▶ _PROBLEM_
For each line of the data below that contains "lawyers", return that line.

Page segmentation data
BEGIN

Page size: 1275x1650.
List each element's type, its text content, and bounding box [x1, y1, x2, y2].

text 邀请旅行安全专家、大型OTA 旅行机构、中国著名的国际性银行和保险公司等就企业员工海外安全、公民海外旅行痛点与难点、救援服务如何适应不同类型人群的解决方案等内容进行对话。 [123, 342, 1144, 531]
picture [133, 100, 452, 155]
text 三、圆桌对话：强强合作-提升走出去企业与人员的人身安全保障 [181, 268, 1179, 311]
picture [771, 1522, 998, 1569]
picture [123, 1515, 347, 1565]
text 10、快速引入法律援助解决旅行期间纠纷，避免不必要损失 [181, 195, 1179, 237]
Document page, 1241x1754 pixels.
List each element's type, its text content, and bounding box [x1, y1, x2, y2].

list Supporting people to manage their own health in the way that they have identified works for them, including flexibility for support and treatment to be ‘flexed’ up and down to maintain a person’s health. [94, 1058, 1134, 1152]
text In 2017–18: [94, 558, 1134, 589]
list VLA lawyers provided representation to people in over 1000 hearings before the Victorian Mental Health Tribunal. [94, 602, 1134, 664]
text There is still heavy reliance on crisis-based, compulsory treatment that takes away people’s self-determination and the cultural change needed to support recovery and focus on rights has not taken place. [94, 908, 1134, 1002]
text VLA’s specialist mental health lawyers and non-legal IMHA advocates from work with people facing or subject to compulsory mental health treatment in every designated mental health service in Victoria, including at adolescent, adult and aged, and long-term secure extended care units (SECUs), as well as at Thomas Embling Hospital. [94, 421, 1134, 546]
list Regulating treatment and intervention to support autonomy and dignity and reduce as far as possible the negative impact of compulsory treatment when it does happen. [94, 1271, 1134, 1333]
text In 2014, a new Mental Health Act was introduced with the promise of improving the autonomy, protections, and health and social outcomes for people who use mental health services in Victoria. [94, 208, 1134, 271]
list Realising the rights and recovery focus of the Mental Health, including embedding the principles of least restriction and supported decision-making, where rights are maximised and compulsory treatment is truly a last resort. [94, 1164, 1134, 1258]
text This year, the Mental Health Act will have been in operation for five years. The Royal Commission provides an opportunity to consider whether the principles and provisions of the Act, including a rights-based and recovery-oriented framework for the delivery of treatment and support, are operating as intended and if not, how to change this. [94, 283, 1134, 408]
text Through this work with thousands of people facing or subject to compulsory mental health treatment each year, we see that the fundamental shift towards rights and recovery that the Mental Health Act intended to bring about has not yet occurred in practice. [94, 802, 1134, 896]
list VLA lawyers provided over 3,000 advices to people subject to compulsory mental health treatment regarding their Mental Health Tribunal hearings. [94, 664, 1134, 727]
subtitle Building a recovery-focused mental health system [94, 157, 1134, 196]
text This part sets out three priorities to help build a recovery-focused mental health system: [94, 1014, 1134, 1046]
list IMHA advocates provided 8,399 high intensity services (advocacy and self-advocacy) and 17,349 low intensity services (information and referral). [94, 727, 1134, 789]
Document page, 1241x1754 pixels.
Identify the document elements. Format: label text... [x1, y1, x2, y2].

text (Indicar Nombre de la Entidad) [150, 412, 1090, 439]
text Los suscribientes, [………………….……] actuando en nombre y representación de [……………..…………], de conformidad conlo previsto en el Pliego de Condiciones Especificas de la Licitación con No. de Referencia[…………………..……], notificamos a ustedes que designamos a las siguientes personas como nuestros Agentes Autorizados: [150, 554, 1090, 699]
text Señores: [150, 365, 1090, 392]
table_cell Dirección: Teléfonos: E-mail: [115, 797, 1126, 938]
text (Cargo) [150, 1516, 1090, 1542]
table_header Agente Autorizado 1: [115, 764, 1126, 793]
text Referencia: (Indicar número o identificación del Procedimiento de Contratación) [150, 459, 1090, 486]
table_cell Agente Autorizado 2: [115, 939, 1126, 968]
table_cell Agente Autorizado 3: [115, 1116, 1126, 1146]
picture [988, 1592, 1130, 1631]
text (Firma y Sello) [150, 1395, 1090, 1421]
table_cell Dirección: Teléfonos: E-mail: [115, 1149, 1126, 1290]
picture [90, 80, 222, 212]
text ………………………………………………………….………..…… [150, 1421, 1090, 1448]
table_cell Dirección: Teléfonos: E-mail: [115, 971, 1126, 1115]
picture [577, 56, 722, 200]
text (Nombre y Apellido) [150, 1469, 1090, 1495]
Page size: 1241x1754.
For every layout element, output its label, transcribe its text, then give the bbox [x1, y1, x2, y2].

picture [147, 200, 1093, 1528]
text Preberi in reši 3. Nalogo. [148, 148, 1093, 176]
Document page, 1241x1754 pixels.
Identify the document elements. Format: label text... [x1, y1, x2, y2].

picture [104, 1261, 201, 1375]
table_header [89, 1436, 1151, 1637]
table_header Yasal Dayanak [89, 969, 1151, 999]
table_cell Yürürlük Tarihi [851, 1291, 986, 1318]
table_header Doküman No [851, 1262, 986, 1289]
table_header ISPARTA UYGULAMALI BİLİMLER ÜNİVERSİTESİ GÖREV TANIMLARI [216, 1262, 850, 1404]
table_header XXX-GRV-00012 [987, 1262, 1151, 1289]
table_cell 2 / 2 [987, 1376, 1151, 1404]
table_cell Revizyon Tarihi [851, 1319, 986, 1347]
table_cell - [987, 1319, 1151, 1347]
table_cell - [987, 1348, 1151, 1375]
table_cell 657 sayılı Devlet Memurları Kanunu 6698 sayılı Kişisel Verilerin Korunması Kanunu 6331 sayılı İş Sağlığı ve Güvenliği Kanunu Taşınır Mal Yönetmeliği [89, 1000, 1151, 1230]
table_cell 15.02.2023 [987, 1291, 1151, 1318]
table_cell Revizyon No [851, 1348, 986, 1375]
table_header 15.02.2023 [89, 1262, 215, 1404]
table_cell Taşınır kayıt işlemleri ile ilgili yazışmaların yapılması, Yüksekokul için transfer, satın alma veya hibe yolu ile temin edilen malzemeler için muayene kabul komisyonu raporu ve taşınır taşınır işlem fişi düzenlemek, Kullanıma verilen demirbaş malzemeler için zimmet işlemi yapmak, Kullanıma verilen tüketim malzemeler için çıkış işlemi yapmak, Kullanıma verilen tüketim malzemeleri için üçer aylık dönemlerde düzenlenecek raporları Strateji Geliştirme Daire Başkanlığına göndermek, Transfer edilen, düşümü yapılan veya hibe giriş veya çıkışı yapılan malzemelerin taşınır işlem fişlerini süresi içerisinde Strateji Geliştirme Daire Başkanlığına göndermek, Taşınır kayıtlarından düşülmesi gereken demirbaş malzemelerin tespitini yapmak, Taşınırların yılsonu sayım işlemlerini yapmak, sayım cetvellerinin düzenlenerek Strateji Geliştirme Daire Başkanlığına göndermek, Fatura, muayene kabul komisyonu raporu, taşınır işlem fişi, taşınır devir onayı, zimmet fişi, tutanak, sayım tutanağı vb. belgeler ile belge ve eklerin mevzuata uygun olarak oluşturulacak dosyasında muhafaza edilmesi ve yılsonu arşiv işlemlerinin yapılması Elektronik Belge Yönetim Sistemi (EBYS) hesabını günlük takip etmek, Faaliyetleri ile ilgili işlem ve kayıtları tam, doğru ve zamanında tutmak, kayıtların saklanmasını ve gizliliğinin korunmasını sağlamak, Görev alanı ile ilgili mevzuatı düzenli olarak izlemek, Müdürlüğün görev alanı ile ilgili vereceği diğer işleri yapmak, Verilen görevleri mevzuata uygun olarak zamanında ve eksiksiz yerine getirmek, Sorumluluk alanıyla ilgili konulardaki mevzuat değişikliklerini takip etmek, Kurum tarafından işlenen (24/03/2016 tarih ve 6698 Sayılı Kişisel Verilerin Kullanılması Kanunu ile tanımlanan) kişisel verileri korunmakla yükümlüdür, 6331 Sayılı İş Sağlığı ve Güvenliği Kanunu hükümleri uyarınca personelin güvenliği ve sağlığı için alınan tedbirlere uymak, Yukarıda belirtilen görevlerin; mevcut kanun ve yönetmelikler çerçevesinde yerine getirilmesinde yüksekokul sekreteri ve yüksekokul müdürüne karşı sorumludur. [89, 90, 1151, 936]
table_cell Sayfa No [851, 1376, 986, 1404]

END

▶ _EXERCISE ANSWER_
list VLA lawyers provided representation to people in over 1000 hearings before the Victorian Mental Health Tribunal. [94, 602, 1134, 664]
text VLA’s specialist mental health lawyers and non-legal IMHA advocates from work with people facing or subject to compulsory mental health treatment in every designated mental health service in Victoria, including at adolescent, adult and aged, and long-term secure extended care units (SECUs), as well as at Thomas Embling Hospital. [94, 421, 1134, 546]
list VLA lawyers provided over 3,000 advices to people subject to compulsory mental health treatment regarding their Mental Health Tribunal hearings. [94, 664, 1134, 727]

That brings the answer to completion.